Some people, most people, will survive and it is up to each and every one of us to do what we can do to increase the possibility of survival. In accordance with the U.S. Centers for Disease Control (CDC), World Health Organization (WHO), and Yoga Alliance, consider doing the following:

  1. Wash your hands with soap and water for 20 seconds (or use appropriate hand sanitizer for 20 seconds).
  2. Clean mats, props, and gym equipment (as well as desks, phones, and door handles) frequently.
    1. If you’re using a studio/gym mat or other equipment, clean it before and after usage.
    2. If you don’t already own and use one, consider buying your own mat and/or purchasing a skidless yoga “towel” you can place over a studio mat.
    3. Cover props with a towel, bring your own props, or (when appropriate) reduce your props.
  3. Space and stagger your mats if you are coming to a group class. Take a deep breath if a class is cancelled or you are turned away because class size is limited.
  4. Practice good health and wellness habits by getting plenty of sleep, staying physically active, managing your stress, drinking plenty of (hydrating) fluids, and eating heart healthy foods.
  5. If you have been traveling (especially internationally), practice at home and avoid large groups of people for at least a week. (WHO and CDC are recommending 14 day self-isolation for people who have traveled internationally or been in contact with someone who may be ill.)
  6. If you are sick (and/or coming down with or getting over a respiratory illness), practice at home. There are lots of online resources for various types of yoga and other physical activities. (I will add links and post some sequences.)
  7. Monitor daily reports from WHO or the CDC only as much as you are able without increasing your anxiety.
  8. Practice compassion. Acknowledge that there are a lot of people suffering, in a lot of different ways. If you can help someone, without undue risk to yourself, do so.
  9. Avoid touching your face and practice coughing/sneezing etiquette.
  10. Be mindful. Be patient. Be kind. Breathe.

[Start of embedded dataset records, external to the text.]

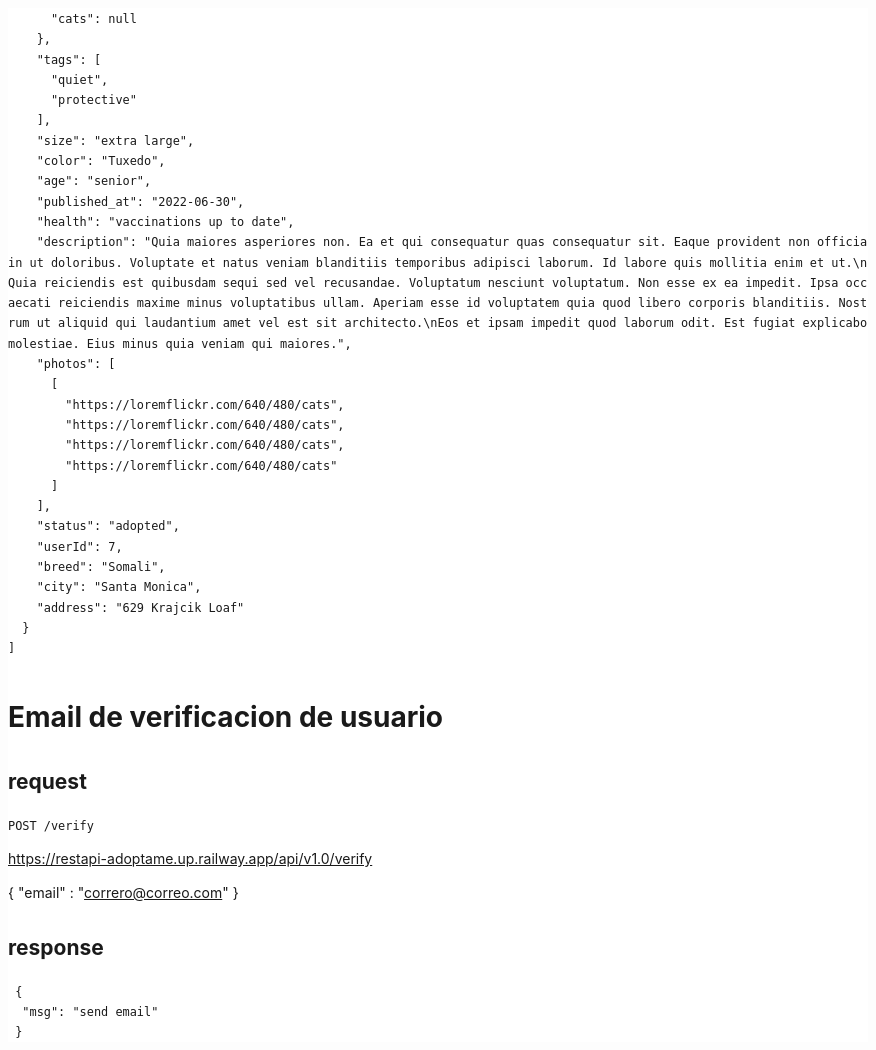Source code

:           "cats": null
        },
        "tags": [
          "quiet",
          "protective"
        ],
        "size": "extra large",
        "color": "Tuxedo",
        "age": "senior",
        "published_at": "2022-06-30",
        "health": "vaccinations up to date",
        "description": "Quia maiores asperiores non. Ea et qui consequatur quas consequatur sit. Eaque provident non officia in ut doloribus. Voluptate et natus veniam blanditiis temporibus adipisci laborum. Id labore quis mollitia enim et ut.\nQuia reiciendis est quibusdam sequi sed vel recusandae. Voluptatum nesciunt voluptatum. Non esse ex ea impedit. Ipsa occaecati reiciendis maxime minus voluptatibus ullam. Aperiam esse id voluptatem quia quod libero corporis blanditiis. Nostrum ut aliquid qui laudantium amet vel est sit architecto.\nEos et ipsam impedit quod laborum odit. Est fugiat explicabo molestiae. Eius minus quia veniam qui maiores.",
        "photos": [
          [
            "https://loremflickr.com/640/480/cats",
            "https://loremflickr.com/640/480/cats",
            "https://loremflickr.com/640/480/cats",
            "https://loremflickr.com/640/480/cats"
          ]
        ],
        "status": "adopted",
        "userId": 7,
        "breed": "Somali",
        "city": "Santa Monica",
        "address": "629 Krajcik Loaf"
      }
    ]

# Email de verificacion de usuario

## request

  `POST /verify`

  https://restapi-adoptame.up.railway.app/api/v1.0/verify

  {
    "email" : "correro@correo.com"
  }

## response

     {
      "msg": "send email"
     }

As I post this, my classes at the YMCA, Nokomis Yoga, and Flourish are continuing as scheduled. If, however, you purchased a Flourish package and elect not to attend classes in the next few weeks, you will be given a studio credit. Common Ground Meditation Center has cancelled all programming through March 29th. I will update my calendar as things change.

I will continue to give people the option (at the beginning of class) to opt out of hands-on assists, but the reality is that I am extremely limiting assists for the foreseeable future.

(Let’s say it again: Right now, in this moment, I am prepared to do what I can do, but also accepting that there is a lot I cannot do.)